At the same time, however, the country has enjoyed an 8 percent increase in visitors from the UK and Germany. From further afield, Chinese and Brazilian tourism to Morocco seems undeterred, having shot up by 15 percent and 19 percent respectively.   

Tunisia - Reeling from 2015

Following the massacre of 24 people at Tunis' Bardo Museum and then the attack at the seaside resort of Sousse in which 34 people died in 2015, Tunisia's once flourishing tourism industry has suffered huge losses.
between 6 and 7 million tourists each year, however this number is now beyond reach for the country's tourism industry.

Data from Tunisia's Tourism Ministry shows that the number of foreign tourists for the first half of 2016 fell by 21.5 percent as compared to the same period last year.

Despite urging its international partners to help revive its tourism industry, Tunisia is still clearly suffering from the tragic events of 2015.

Countries like the UK have still refused to revoke travel warnings against going to Tunisia, causing tour operators and airlines to shift their priorities away from the Mediterranean nation.

Consequently, many European travel companies have ceased operations in Tunisia. According to traveller data intelligence website ForwardKeys, international airline capacity for this summer has also been cut by a quarter.

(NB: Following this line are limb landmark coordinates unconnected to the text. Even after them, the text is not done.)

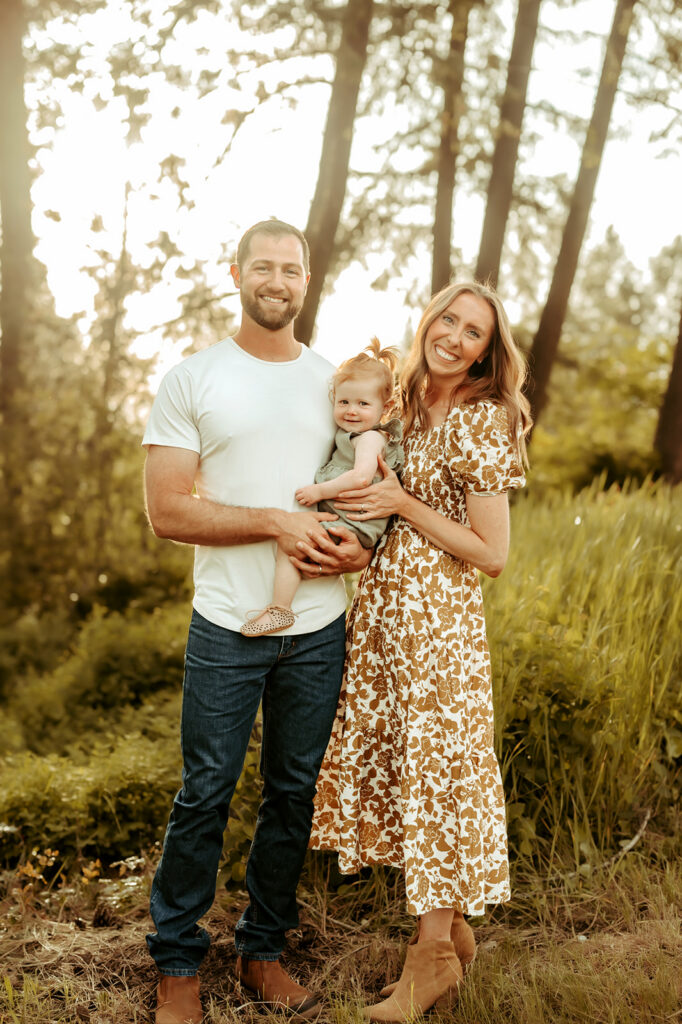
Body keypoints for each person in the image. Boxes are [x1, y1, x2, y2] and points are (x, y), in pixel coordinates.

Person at [142, 218, 372, 1024]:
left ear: (307, 281)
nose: (278, 280)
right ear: (237, 273)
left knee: (292, 793)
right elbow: (167, 511)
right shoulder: (192, 379)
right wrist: (276, 523)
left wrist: (354, 553)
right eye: (264, 266)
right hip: (226, 625)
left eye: (292, 269)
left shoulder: (334, 381)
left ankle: (262, 951)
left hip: (318, 627)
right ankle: (177, 966)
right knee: (205, 791)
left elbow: (364, 487)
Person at [306, 281, 532, 1021]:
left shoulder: (481, 420)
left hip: (440, 633)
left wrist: (405, 504)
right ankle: (454, 931)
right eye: (449, 320)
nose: (456, 338)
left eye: (474, 332)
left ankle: (428, 960)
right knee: (411, 776)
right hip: (381, 623)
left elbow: (492, 554)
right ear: (428, 321)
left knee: (437, 778)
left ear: (486, 351)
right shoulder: (395, 401)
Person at [240, 338, 404, 637]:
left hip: (354, 522)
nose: (352, 411)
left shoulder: (370, 438)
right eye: (344, 402)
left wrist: (319, 492)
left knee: (291, 544)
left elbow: (360, 478)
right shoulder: (349, 434)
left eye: (363, 404)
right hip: (347, 518)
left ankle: (280, 609)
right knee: (297, 545)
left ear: (386, 407)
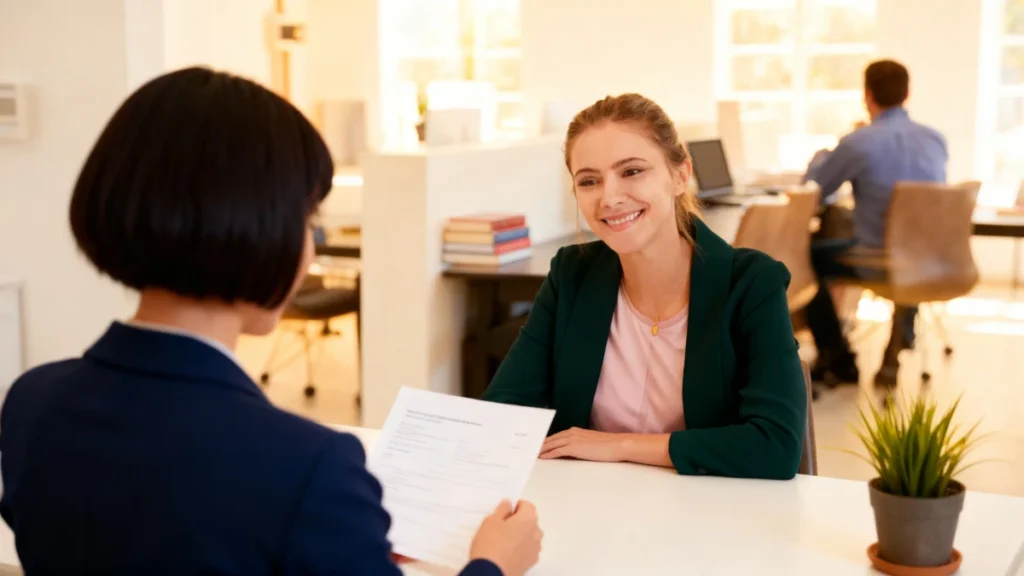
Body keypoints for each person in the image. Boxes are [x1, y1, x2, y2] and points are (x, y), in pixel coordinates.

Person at [0, 67, 541, 576]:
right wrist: (492, 564)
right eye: (309, 221)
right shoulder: (310, 468)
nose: (309, 248)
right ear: (257, 227)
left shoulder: (30, 402)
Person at [481, 94, 807, 480]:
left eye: (632, 171)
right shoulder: (571, 274)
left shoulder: (751, 283)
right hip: (589, 511)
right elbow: (502, 413)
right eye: (589, 181)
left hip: (709, 518)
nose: (610, 197)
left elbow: (776, 447)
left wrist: (619, 445)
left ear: (680, 175)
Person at [802, 59, 948, 387]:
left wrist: (823, 156)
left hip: (879, 260)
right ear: (907, 93)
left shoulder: (859, 142)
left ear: (867, 95)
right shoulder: (936, 140)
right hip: (929, 257)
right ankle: (901, 333)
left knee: (805, 257)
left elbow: (815, 190)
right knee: (900, 246)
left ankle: (837, 356)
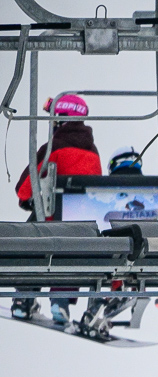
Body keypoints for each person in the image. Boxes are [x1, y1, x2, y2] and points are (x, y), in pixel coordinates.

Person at [12, 94, 101, 325]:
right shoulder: (94, 153)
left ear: (61, 121)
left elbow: (25, 186)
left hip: (50, 223)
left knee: (32, 241)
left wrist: (27, 200)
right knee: (71, 253)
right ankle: (60, 301)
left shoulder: (53, 147)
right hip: (79, 228)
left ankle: (24, 298)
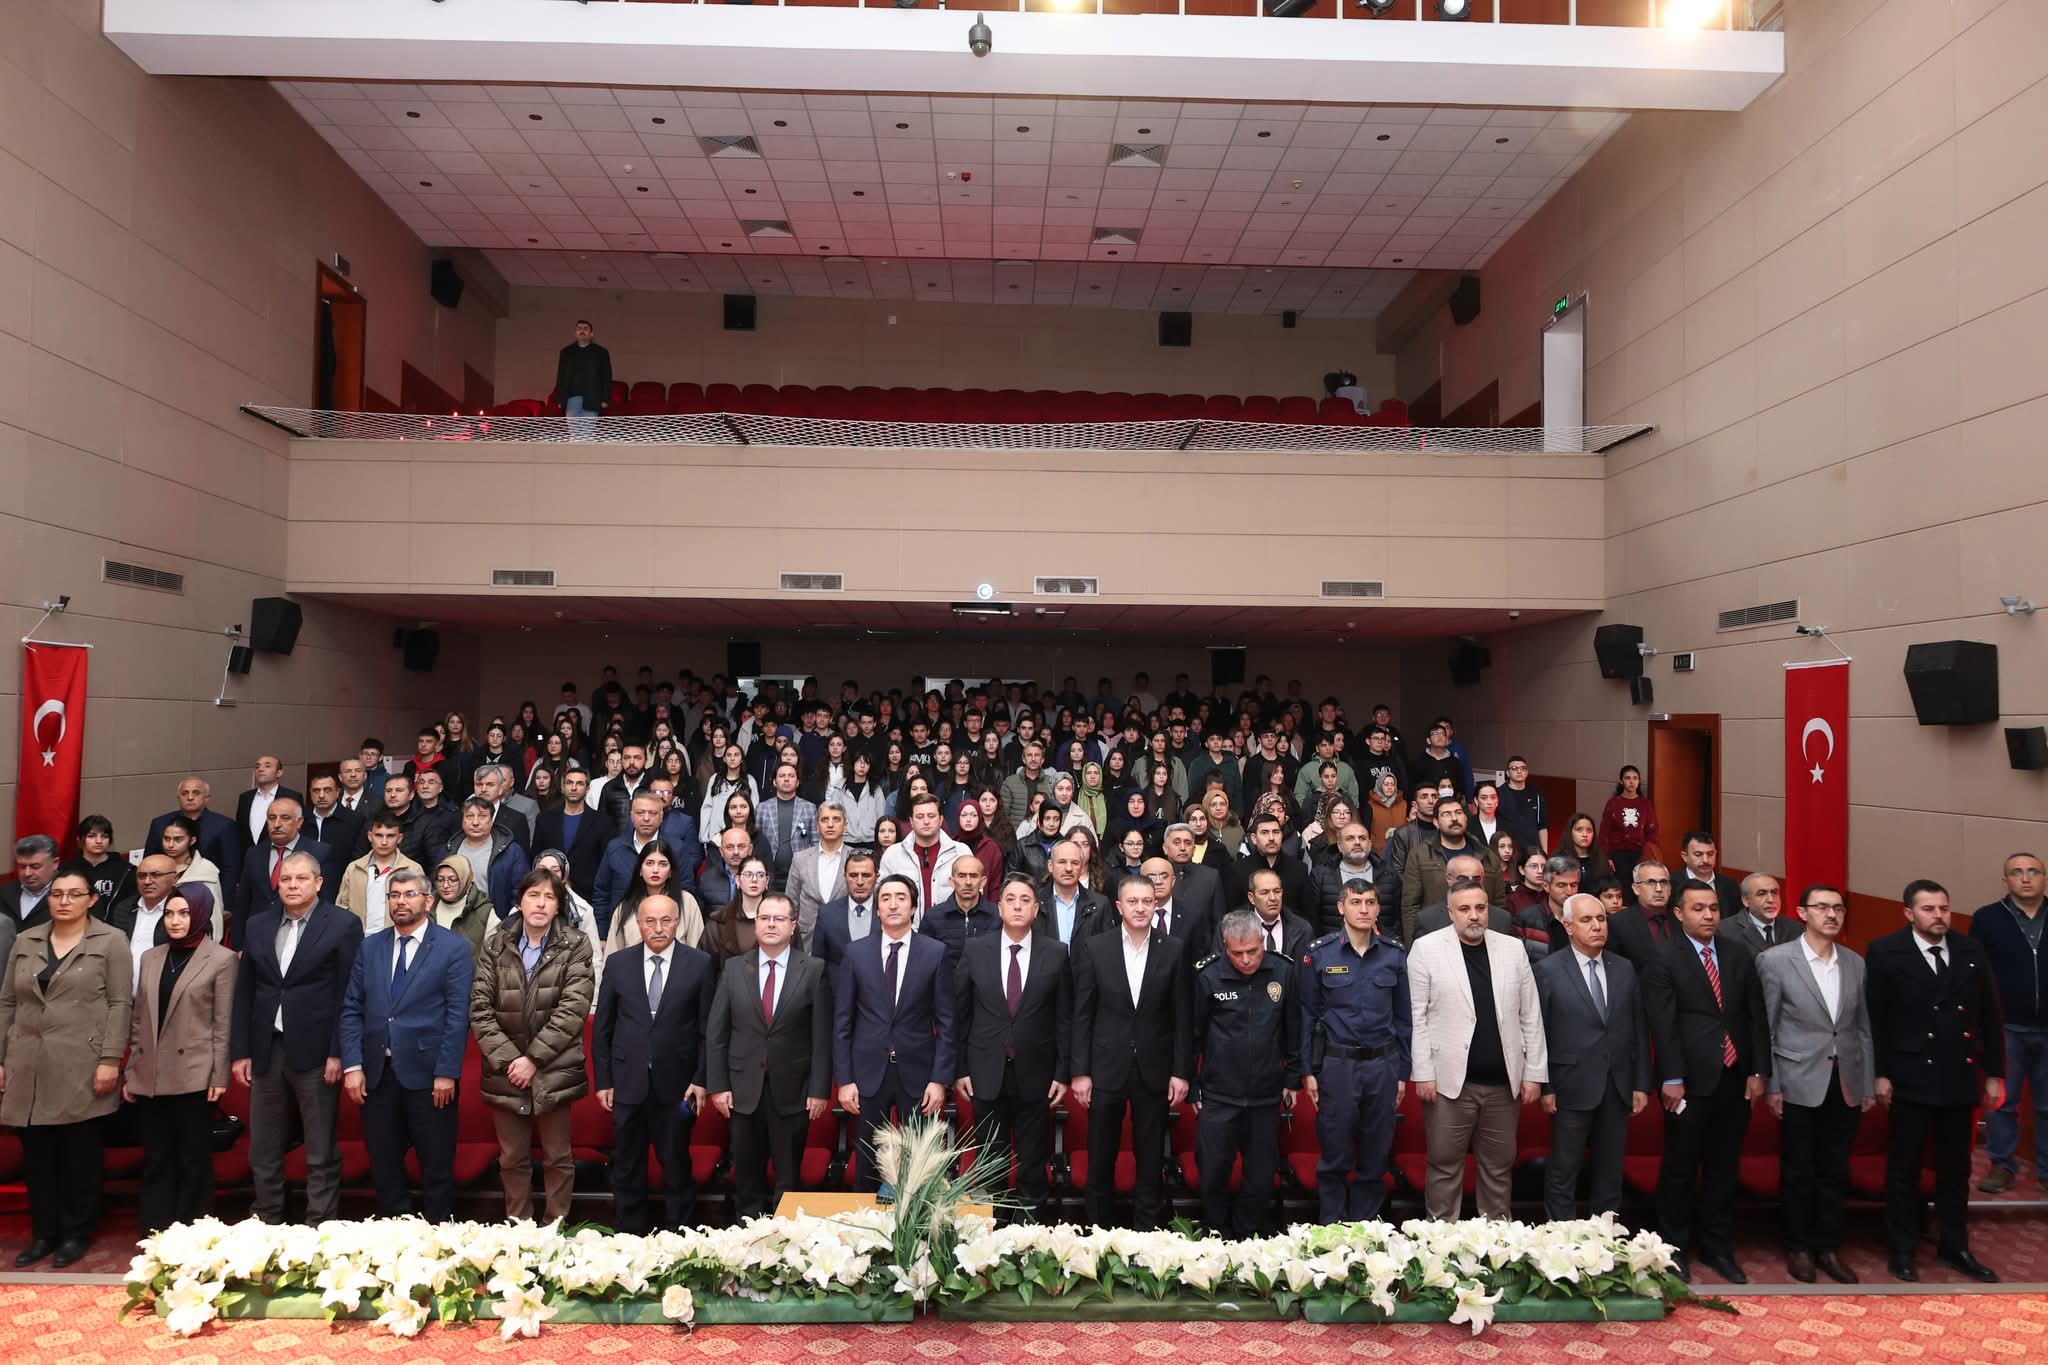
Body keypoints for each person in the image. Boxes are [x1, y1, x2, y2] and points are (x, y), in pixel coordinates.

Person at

Egypt - Instability and insurgency

Since the country's revolution in January 2011, Egypt's tourism has nose-dived sharply, marking a strange phase for a country endowed with some of the world's most famous historical monuments.

In 2010, visitor numbers to Egypt peaked at 14 million, but has crashed to around 9 million last year, according to data from the United Nations' World Tourism Organisation.

According to Euromonitor, visitor numbers to Egypt will drop a further 20 percent in 2016.

Political upheaval in the country was the initial factor that caused visitors to shy away from Egypt, however, this has since been worsened by terror attacks and a number of tragedies that have seen many tourists killed.

In October 2015, the IS group claimed responsibility for bringing down a Russian commercial airliner flying from the popular Sinai tourist resort of Sharm el Sheikh, which killed all 224 people on board.

IS militants have gained a foothold in Egypt since the country's 2011 uprising, carrying out numerous kidnappings and killings.

In March, the hijacking of an Egyptian domestic flight raised further fears about travel to the country. This was followed by the crash of Egyptair flight 804, which was at first suspected to be a terror attack. The cause of the crash remains unclear, however, investigators have uncovered evidence of a fire that broke out on board the plane.